Late in WWII, the obstinate Germans were on the defensive, and one American soldier had had enough. Unfortunately for the Germans, he was even more obstinate than them.
Robert “Bobbie” Evan Brown Jr. was born on September 2, 1903, in Dublin, Georgia to a large, but very poor family. When he was 15, he left for the city of Columbus, Georgia and made a beeline to the Army recruitment office. However, he was under age.
Fortunately for Brown, he already stood six feet tall and knew a thing or two about lying. ID was not necessary back then and joining the Army has never been a popular option for most.
For Brown, it was paradise. It was not just about the food. The discipline, order, camaraderie, and competition appealed to him; as he later said, “I always wanted to be tops in whatever I did.”
He became an expert in every weapon the Army had. He also became a boxer with 38 victories under his belt. He joined the all-army football team and did so well three universities offered him scholarships; until they realized he had dropped out in the 7th grade.

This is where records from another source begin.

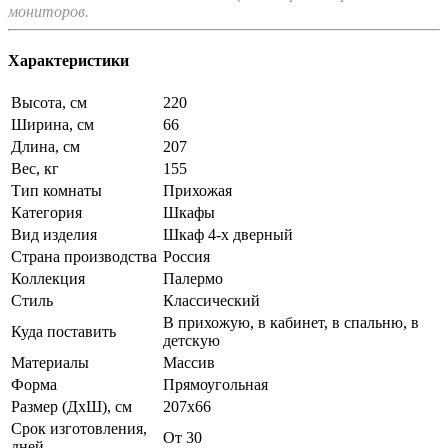
мониторов.
Характеристики
Высота, см
220
Ширина, см
66
Длина, см
207
Вес, кг
155
Тип комнаты
Прихожая
Категория
Шкафы
Вид изделия
Шкаф 4-х дверный
Страна производства
Россия
Коллекция
Палермо
Стиль
Классический
В прихожую, в кабинет, в спальню, в
Куда поставить
детскую
Материалы
Массив
Форма
Прямоугольная
Размер (ДхШ), см
207х66
Срок изготовления,
От 30
дней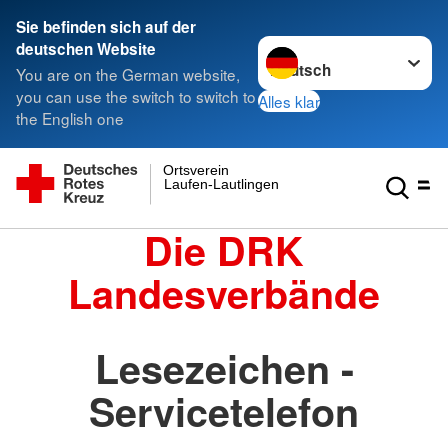
Sie befinden sich auf der
Sprache wechseln zu
deutschen Website
You are on the German website,
you can use the switch to switch to
Alles klar
the English one
Ortsverein
Laufen-Lautlingen
Die DRK
Landesverbände
Lesezeichen -
Servicetelefon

By the time America joined the war in December 1941, Brown was a First Sergeant in the Headquarters Company of General Patton’s 2nd Armored Division. His first tour of duty was in North Africa where he earned a battlefield promotion to Second Lieutenant and was transferred to the 1st Infantry Division.
In the Normandy Landings in June 1944, Brown was in charge of a platoon under Company C when they stormed Omaha Beach. That secured, they fought their way deeper into France, pushing the Germans back towards their homeland. The Germans fought ferociously killing the C Company Commander.

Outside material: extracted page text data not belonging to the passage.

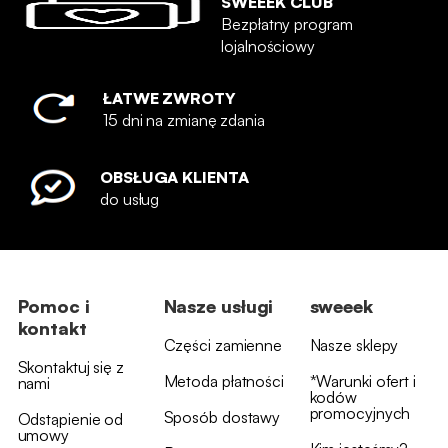
SWEEEK CLUB
Bezpłatny program
lojalnościowy
ŁATWE ZWROTY
15 dni na zmianę zdania
OBSŁUGA KLIENTA
do usług
Pomoc i
Nasze usługi
sweeek
kontakt
Części zamienne
Nasze sklepy
Skontaktuj się z
Metoda płatności
*Warunki ofert i
nami
kodów
promocyjnych
Sposób dostawy
Odstąpienie od
umowy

Brown was given yet another promotion. They were then ordered to attack pillboxes on the Siegfried Line on October 8, 1944.
When Germany started WWI, they created the Siegfried Line as a defensive barrier against France. When they started WWII, they strengthened that line with a series of bunkers, tunnels, tank traps, and all sorts of other nasties. To invade the German heartland, the Allies had first to break that line.
Brown’s target was the German border city of Aachen in North Rhine-Westphalia near Belgium, the Netherlands, and France. As such, it was a vital part of the Siegfried Line. To reach it, they first had to take Crucifix Hill (so named because of the large cross on top) beside the village of Haaren just outside Aachen. It would not be easy.
The hill was fortified with 43 heavily armored pillboxes and bunkers. It also contained desperate soldiers defending their homeland and acutely aware of just how much the rest of Europe hated them. Of those defensive posts, Brown’s company was to take out numbers 17, 18, 19, 20, 26, 29, and 30.
To make things a little easier, P-47 Thunderbolts had launched an airstrike on the German positions. It had not done much good. The Germans were excellent builders, and although the bunkers suffered some damage, most remained intact.
Stopping some 450 feet away from an anti-tank ditch guarding pillbox 18, Brown turned to his platoon Sergeant and said, “Give me a couple of flamethrowers, some pole, and satchel charges.”
With them in hand and his men providing covering fire, he crawled up to the pillbox and found it was still intact. He jumped into a crater beside it and prepared a satchel charge that he threw into the pillbox which erupted in a cloud of smoke.
Number 19 was next.
Its door had a 12-inch opening that Brown shoved a Bangalore mine through, blasting an even bigger hole. To make sure there were no survivors, he threw in a satchel charge for good measure, then returned to his men. He did it all under heavy machine gun fire.
“Sir!” his Sergeant barked. “There’s bullet holes in your canteen.”
There was also blood running down his leg, but Brown just shrugged and ordered his troops toward pillbox 20. This one was not going to be easy. It had a swiveling gun turret on the top, six machine guns poking out of firing ports, and concrete walls six feet thick.
Crawling up to it, he was wondering how to take it out when a German soldier approached carrying some ammo. As the soldier went into the pillbox, Brown dashed forward, chucked in two satchel charges and then threw himself on the ground. Number 20 blew up.
Those soldiers in the other pillboxes wanted to keep their lives and limbs, so they surrendered. By evening, Crucifix Hill was in Allied hands. Part of the Siegfried Line had been breached, and Aachen was next.
The Germans did not give up easily. An artillery shell blew up right beside Brown, earning him sick leave and 30 days back in the US – although not for long. Back in Europe, he fought his way into Czechoslovakia.
He then returned home to receive a Medal of Honor on August 23, 1945. Sadly, the war never ended for Brown. Plagued by constant pain from his war wounds and his terrible memories of the war, he took his life in 1971, obstinate to the very end.